BEGIN SUPPLIED RECORDS

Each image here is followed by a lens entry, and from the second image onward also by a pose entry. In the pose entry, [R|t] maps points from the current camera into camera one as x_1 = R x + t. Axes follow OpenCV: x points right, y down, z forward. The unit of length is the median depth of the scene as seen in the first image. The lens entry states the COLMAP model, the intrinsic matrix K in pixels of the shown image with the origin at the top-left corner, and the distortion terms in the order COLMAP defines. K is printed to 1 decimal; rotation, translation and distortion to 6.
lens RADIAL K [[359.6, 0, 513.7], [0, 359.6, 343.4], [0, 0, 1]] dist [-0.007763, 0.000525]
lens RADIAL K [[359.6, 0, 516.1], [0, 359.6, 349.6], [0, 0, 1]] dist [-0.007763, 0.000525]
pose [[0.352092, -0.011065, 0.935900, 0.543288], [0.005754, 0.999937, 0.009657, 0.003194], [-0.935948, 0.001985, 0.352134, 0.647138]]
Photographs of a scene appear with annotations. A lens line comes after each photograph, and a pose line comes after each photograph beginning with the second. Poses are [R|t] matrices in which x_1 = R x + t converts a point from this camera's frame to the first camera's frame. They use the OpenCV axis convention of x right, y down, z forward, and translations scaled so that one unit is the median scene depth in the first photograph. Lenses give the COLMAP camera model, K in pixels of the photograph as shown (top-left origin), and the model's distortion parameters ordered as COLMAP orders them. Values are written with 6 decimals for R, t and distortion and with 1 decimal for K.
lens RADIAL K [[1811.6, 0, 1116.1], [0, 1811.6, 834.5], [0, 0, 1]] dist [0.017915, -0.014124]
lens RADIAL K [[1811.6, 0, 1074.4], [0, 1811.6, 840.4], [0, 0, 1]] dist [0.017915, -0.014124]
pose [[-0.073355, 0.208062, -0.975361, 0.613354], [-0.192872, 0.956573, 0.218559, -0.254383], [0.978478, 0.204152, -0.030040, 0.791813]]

END SUPPLIED RECORDS

*ACTIVITY:* Turn the stretch of records from the start through the line containing "343.4], [0, 0, 1]] dist [-0.007763, 0.000525]" into a two-column CSV with the columns instruction and output. Each row should hold one instruction and its output, each in a single quoted field with line breaks replaced by spaces.

*SOLVED PROBLEM:*
instruction,output
"Each image here is followed by a lens entry, and from the second image onward also by a pose entry. In the pose entry, [R|t] maps points from the current camera into camera one as x_1 = R x + t. Axes follow OpenCV: x points right, y down, z forward. The unit of length is the median depth of the scene as seen in the first image. The lens entry states the COLMAP model, the intrinsic matrix K in pixels of the shown image with the origin at the top-left corner, and the distortion terms in the order COLMAP defines. K is printed to 1 decimal; rotation, translation and distortion to 6.","lens RADIAL K [[359.6, 0, 513.7], [0, 359.6, 343.4], [0, 0, 1]] dist [-0.007763, 0.000525]"